The WISE mission has received a lot of press in terms of discovering nearby brown dwarfs, but it’s clear that finding low-temperature objects is a major investigation at many Earth-bound sites as well. That includes the UKIRT (United Kingdom Infrared Telescope) Deep Sky Survey’s project to find the coolest objects in our galaxy, an effort that has paid off in the form of a unique binary system. One of the stars here is a cool, methane-rich T-dwarf, while the other is a white dwarf, the two low-mass stars orbiting each other though separated by a quarter of a light year.
Understanding Brown Dwarf Atmospheres
We need to put this find in context. In the absence of hydrogen fusion at the core, brown dwarfs depend upon gravitational contraction as their internal energy source. Cooling slowly over time as they shed their energies, brown dwarfs emit most of their radiation in the infrared, with spectra showing absorption bands of water, methane, carbon monoxide and other molecules in the stellar atmosphere, the absorption patterns being dependent on the star’s temperature. And in the study of brown dwarfs, what’s going on in that atmosphere has a lot to say about what we can surmise.
A number of surveys, ranging from the 2-Micron All Sky Survey to the UKIRT attempt and the Sloan Digital Sky Survey have been identifying brown dwarfs and pushing our knowledge down into the range of very low temperature stars.

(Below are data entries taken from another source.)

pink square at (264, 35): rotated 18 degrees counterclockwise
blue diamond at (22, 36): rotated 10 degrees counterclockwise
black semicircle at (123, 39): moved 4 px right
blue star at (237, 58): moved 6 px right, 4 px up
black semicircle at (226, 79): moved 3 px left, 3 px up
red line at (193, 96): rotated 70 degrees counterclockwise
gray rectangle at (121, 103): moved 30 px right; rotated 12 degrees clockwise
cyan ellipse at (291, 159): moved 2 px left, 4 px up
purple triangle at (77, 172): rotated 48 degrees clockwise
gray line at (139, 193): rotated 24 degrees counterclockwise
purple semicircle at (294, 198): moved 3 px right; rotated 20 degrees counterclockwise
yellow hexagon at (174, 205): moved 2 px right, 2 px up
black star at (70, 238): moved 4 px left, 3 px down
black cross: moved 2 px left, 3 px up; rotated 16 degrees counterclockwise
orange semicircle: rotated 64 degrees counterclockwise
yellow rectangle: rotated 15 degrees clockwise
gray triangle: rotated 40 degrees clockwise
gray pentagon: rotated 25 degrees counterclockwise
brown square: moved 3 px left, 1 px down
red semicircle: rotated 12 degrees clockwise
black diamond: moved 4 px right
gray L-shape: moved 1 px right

But the paper on the binary find notes the fact that many of the processes going on in brown dwarf atmospheres are not well understood, adding:
…the nature of BD [brown dwarf] evolution means that the mass-luminosity relation depends strongly on age, and in the absence of well constrained atmospheric properties there is no way to accurately determine mass and age… Identifying objects where one can pin down these properties independently can help aid the calibration of models.

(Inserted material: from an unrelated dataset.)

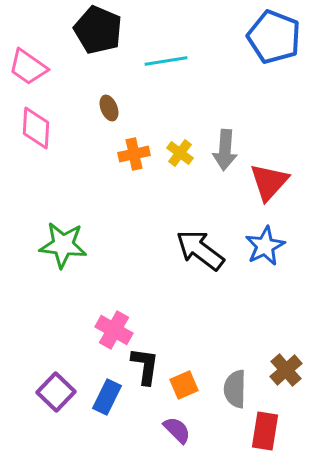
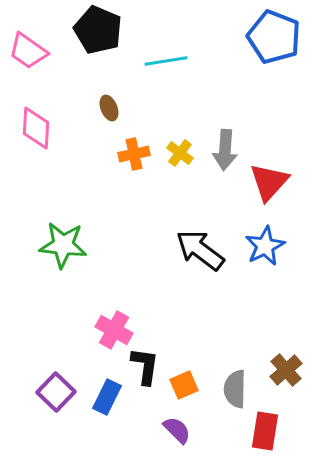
pink trapezoid: moved 16 px up
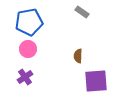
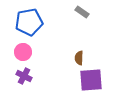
pink circle: moved 5 px left, 3 px down
brown semicircle: moved 1 px right, 2 px down
purple cross: moved 1 px left, 1 px up; rotated 28 degrees counterclockwise
purple square: moved 5 px left, 1 px up
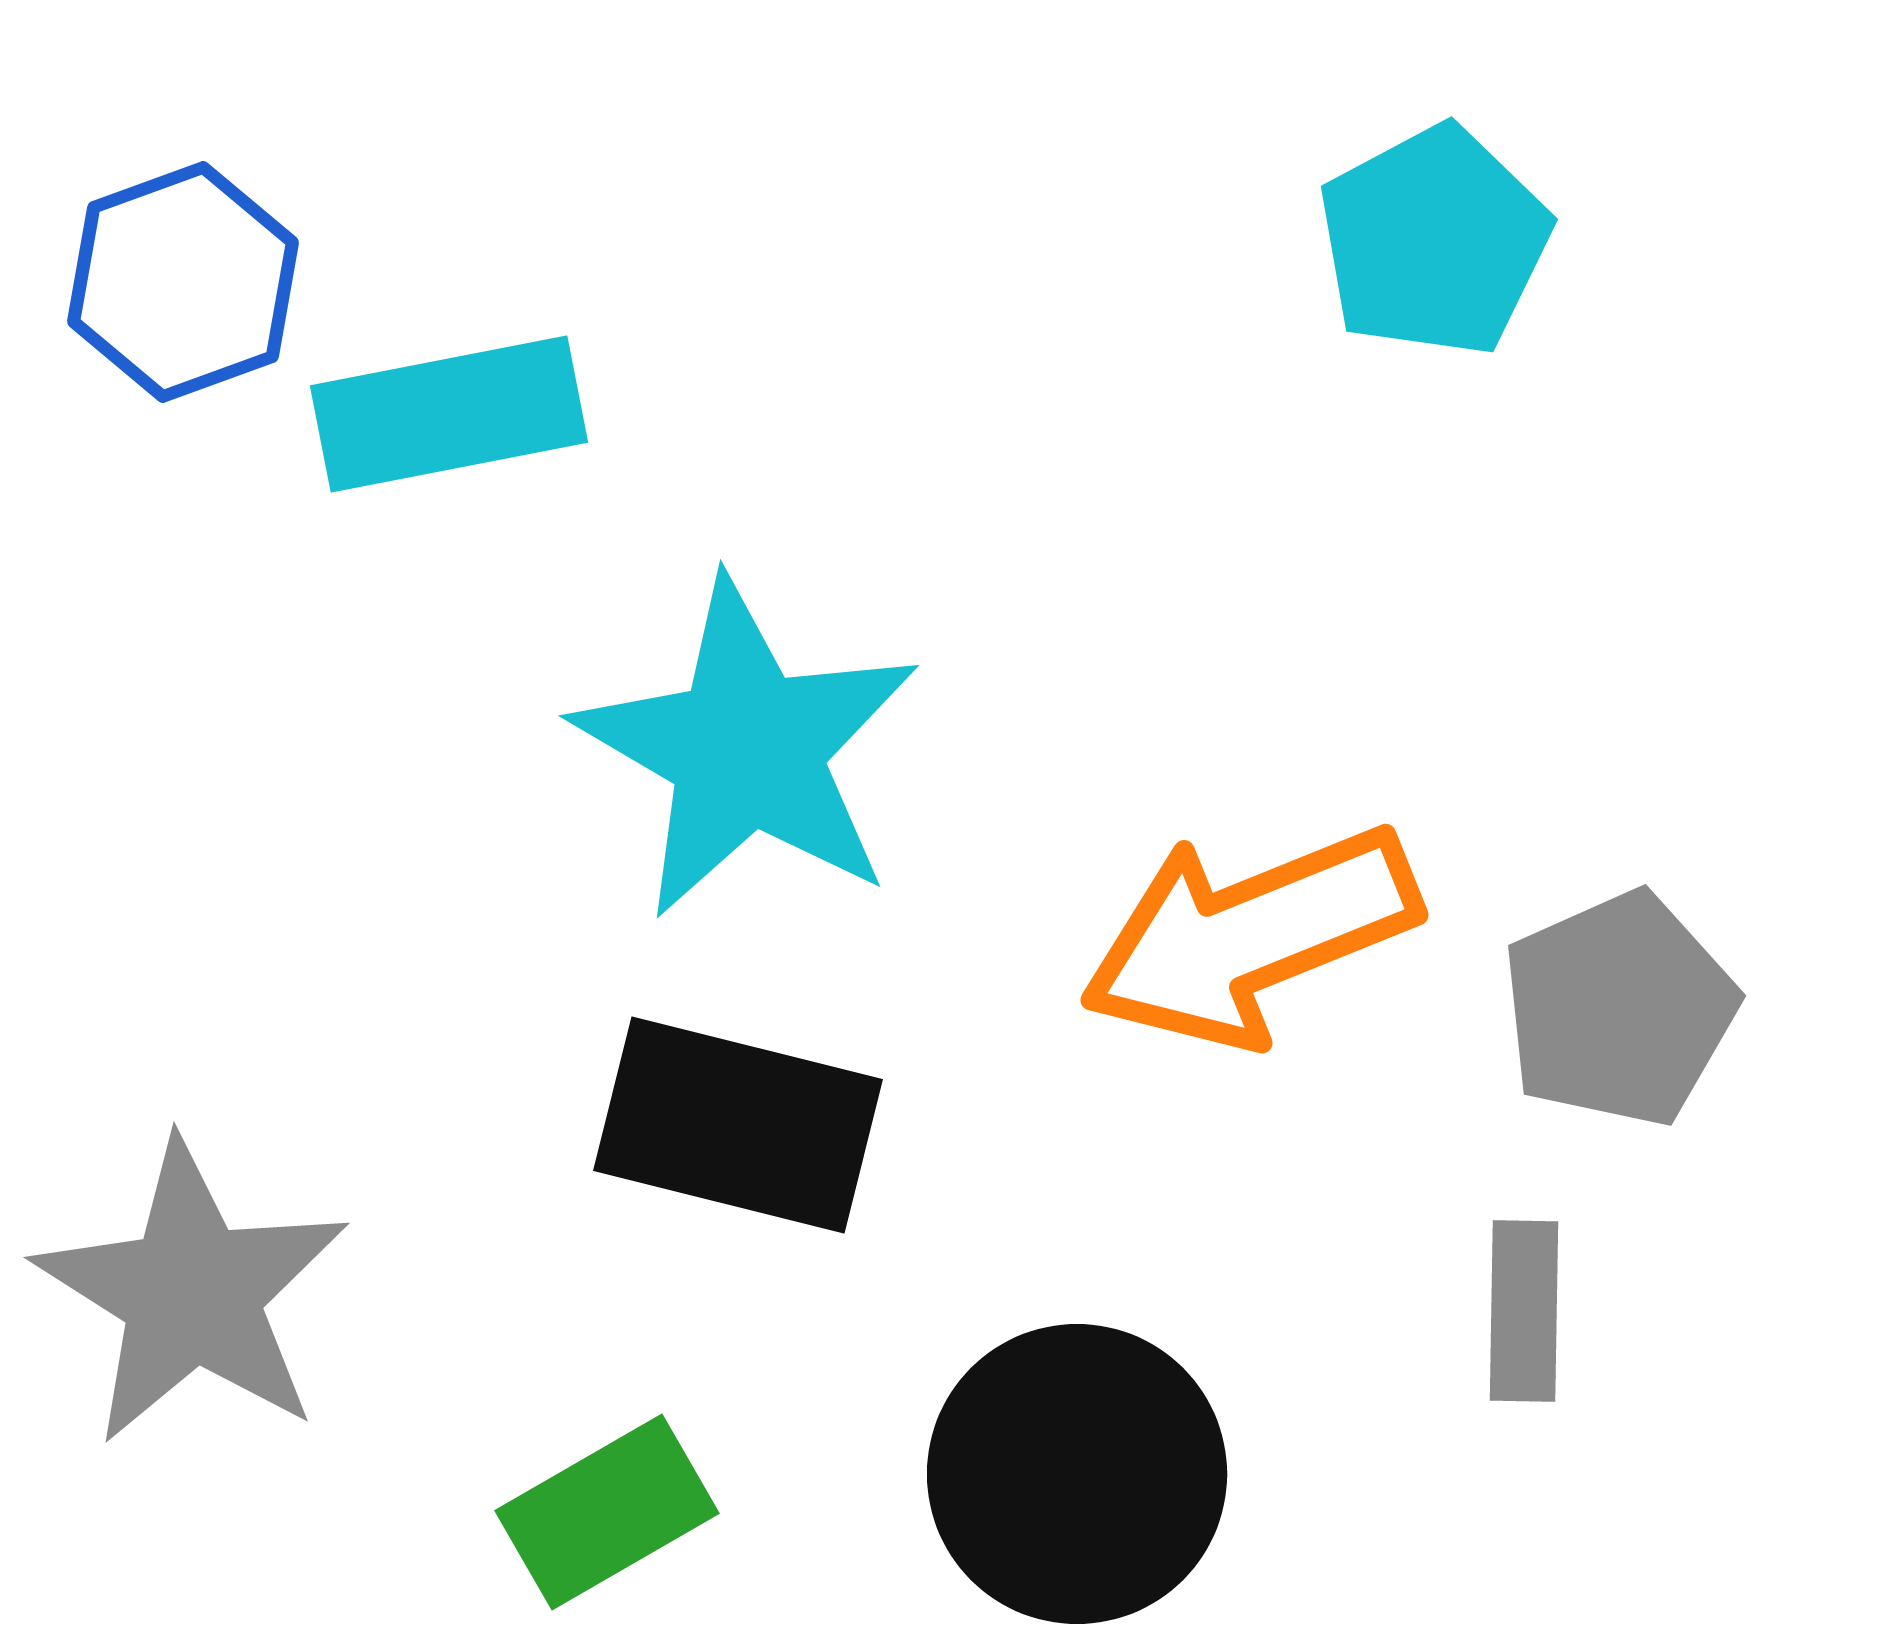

But we do know a good deal about white dwarfs, so finding brown dwarfs in association with white dwarfs is helpful. Only a few such binaries have been identified — five, to be precise — and these five pair white dwarfs with the somewhat warmer L-dwarfs. The new binary system is the first discovery of a T-dwarf in association with a white dwarf, and all indications are that it has survived for close to 5 billion years, the wide separation reflecting the loss of mass as the white dwarf expelled its outer layers and thus weakened the gravitational pull between the stars.
The Beauty of a Binary
What we have, then, is a look into the physics of ultra-cool stellar temperatures (temperatures less than 1000 degrees Celsius), with the white dwarf establishing the age of both objects. UKIRT scientists are referring to the find as a ‘Rosetta stone’ for methane dwarfs like the one in this system.The T-dwarf is about Jupiter-size and, like the gas giant, is too cool to power up hydrogen fusion, so that the star becomes cooler and cooler over time. The white dwarf companion is a star that, having used up its nuclear fuel, has expelled its outer layers, leaving a cooling core about the size of the Earth, in a process that will eventually happen to our Sun.

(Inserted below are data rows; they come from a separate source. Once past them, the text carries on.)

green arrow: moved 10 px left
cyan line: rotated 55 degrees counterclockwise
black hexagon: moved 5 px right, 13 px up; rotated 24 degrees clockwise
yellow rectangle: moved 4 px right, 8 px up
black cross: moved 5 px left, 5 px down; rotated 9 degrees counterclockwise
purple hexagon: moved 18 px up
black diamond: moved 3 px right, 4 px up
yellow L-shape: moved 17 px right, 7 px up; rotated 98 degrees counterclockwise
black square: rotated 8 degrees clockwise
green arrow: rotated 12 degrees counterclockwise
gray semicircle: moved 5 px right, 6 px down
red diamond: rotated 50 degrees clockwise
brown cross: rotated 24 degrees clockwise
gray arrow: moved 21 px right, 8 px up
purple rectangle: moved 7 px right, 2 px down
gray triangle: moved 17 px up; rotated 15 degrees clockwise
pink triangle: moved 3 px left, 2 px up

What we have in the new binary is a system in which the so-called ‘planetary’ nebula formed by white dwarf material has fully dissipated over time, leaving us with the two widely spaced stars. Says Avril Day-Jones (Universidad de Chile):
“In about 6 billion years’ time, when our Sun ‘dies’ and becomes a white dwarf itself, the stars in the newly-discovered system will have changed dramatically. The methane dwarf will have cooled to around room temperature, and the white dwarf will have cooled to 2700 Celsius or the temperature of the methane dwarf at the start of its life.”
The twin objects are now known as LSPM 1459+0857 A and B, a binary that has held together despite the perturbations of the white dwarf’s history and the system’s own passage through the galactic disk. The paper notes that “This system is an example of how wide BD binary companions to white dwarfs make good benchmark objects, which will help test model atmospheres, and may provide independent means to calibrate BD properties of field objects.”
And although the binary is the first candidate system under study by the UKIRT team, the expectation is that many more will be found by combining the brown dwarf search with survey results on white dwarfs from the Sloan Digital Sky Survey. The paper calls for follow-up parallax measurements of the two components and fuller spectral studies of the T-dwarf, which would improve our estimates of the system’s age, peg the radius and mass of the white dwarf, and thus maximize the effectiveness of the benchmark provided by the cool brown dwarf.
The paper is Day-Jones et al., “Discovery of a T dwarf + white dwarf binary system,” accepted by Monthly Notices of the Royal Astronomical Society (preprint).